## EXERCISE AIM
Every entry that follows is to be set down exactly, with its pictures omitted.
==== DATA TO EXAMINE ====
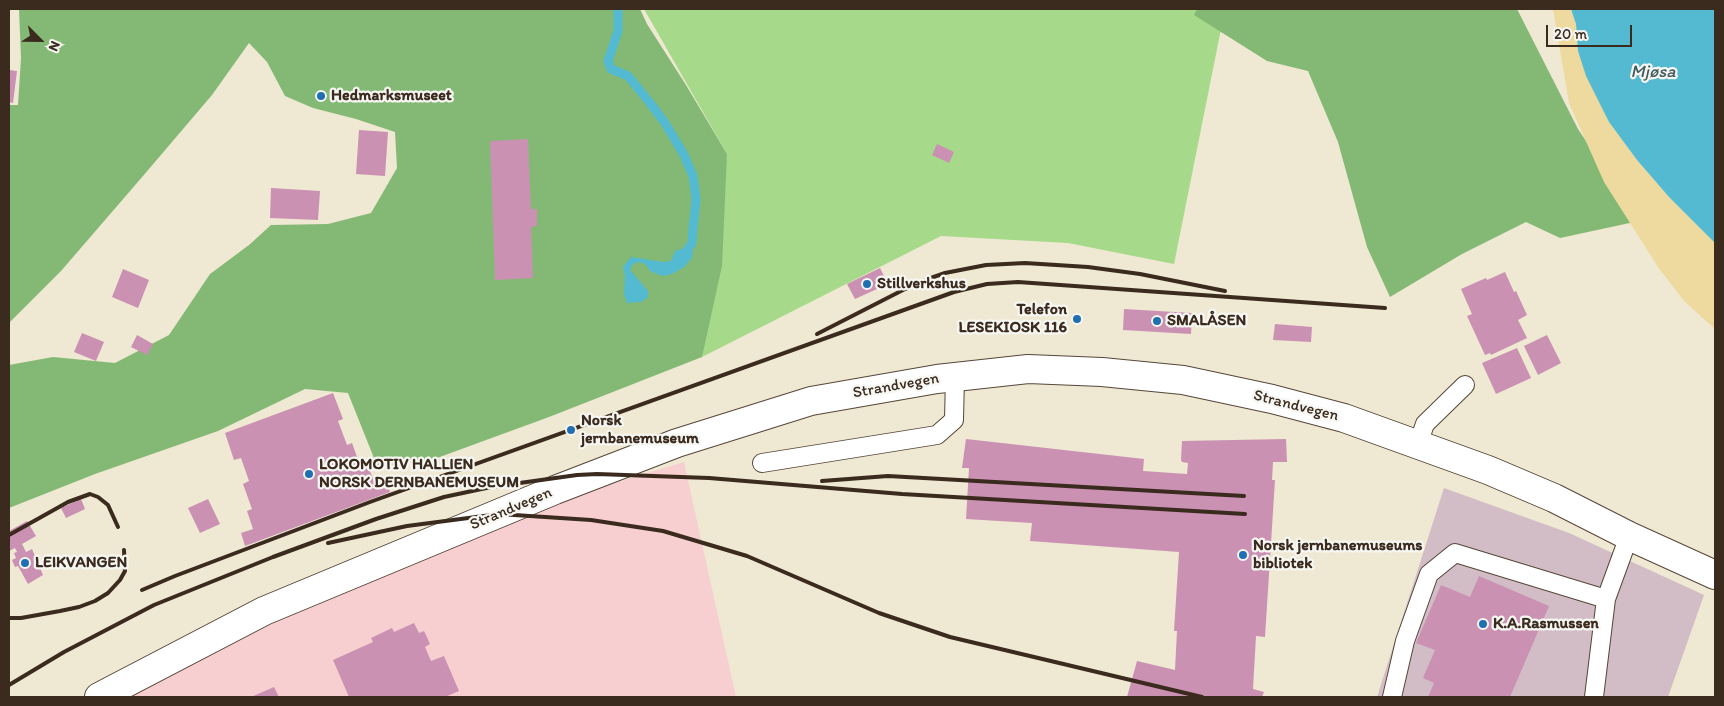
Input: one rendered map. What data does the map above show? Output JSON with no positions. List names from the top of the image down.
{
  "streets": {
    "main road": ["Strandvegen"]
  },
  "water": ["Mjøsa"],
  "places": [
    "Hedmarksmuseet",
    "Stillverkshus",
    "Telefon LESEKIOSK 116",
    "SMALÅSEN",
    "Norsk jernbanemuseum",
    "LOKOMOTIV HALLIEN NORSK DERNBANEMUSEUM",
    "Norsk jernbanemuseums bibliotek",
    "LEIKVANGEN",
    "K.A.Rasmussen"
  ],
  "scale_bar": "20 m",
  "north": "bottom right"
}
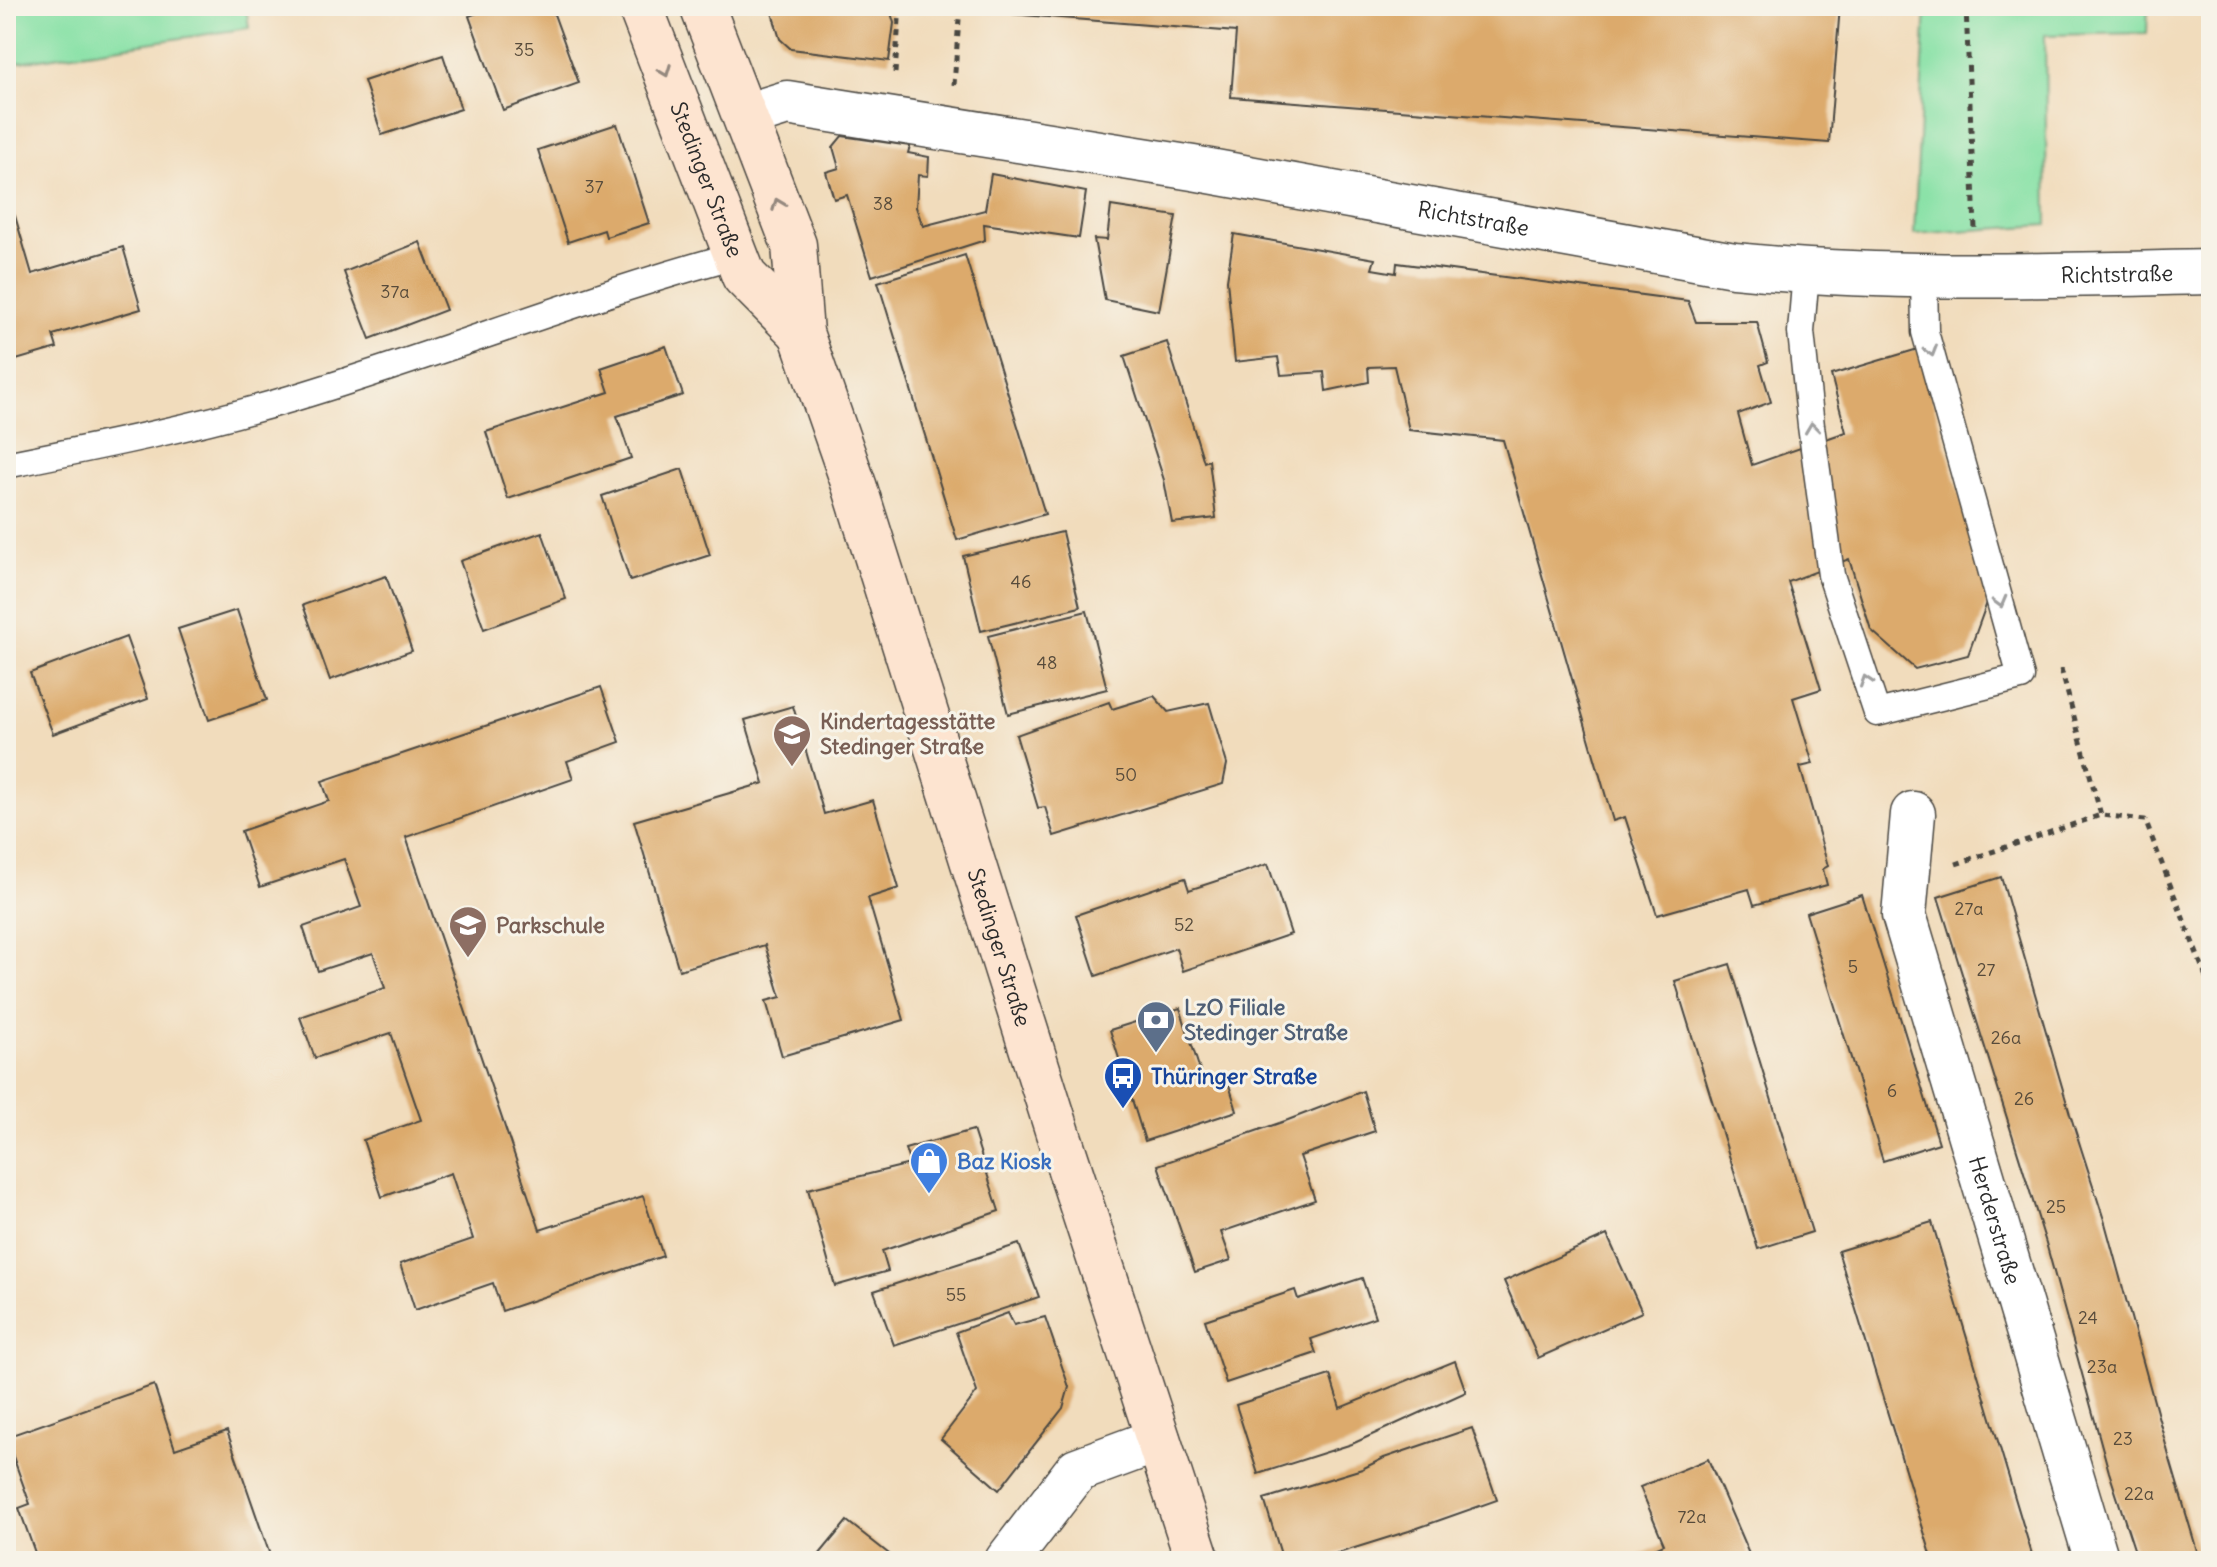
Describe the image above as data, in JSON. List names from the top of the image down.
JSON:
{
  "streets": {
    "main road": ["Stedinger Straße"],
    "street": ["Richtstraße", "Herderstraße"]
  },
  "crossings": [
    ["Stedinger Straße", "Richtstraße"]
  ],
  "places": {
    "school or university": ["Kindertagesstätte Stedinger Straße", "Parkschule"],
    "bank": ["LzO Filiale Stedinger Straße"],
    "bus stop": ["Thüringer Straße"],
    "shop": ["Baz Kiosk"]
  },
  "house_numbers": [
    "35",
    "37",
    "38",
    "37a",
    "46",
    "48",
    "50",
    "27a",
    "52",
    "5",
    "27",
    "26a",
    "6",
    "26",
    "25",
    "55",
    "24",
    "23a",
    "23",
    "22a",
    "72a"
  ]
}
====
## PROBLEM SOLUTION
Input: one rendered map. What data does the map above show? Output JSON with no positions. List names from the top of the image down.
{
  "streets": {
    "main road": ["Strandvegen"]
  },
  "water": ["Mjøsa"],
  "places": [
    "Hedmarksmuseet",
    "Stillverkshus",
    "Telefon LESEKIOSK 116",
    "SMALÅSEN",
    "Norsk jernbanemuseum",
    "LOKOMOTIV HALLIEN NORSK DERNBANEMUSEUM",
    "Norsk jernbanemuseums bibliotek",
    "LEIKVANGEN",
    "K.A.Rasmussen"
  ],
  "scale_bar": "20 m",
  "north": "bottom right"
}
Describe the image above as data, in JSON. List names from the top of the image down.
JSON:
{
  "streets": {
    "main road": ["Stedinger Straße"],
    "street": ["Richtstraße", "Herderstraße"]
  },
  "crossings": [
    ["Stedinger Straße", "Richtstraße"]
  ],
  "places": {
    "school or university": ["Kindertagesstätte Stedinger Straße", "Parkschule"],
    "bank": ["LzO Filiale Stedinger Straße"],
    "bus stop": ["Thüringer Straße"],
    "shop": ["Baz Kiosk"]
  },
  "house_numbers": [
    "35",
    "37",
    "38",
    "37a",
    "46",
    "48",
    "50",
    "27a",
    "52",
    "5",
    "27",
    "26a",
    "6",
    "26",
    "25",
    "55",
    "24",
    "23a",
    "23",
    "22a",
    "72a"
  ]
}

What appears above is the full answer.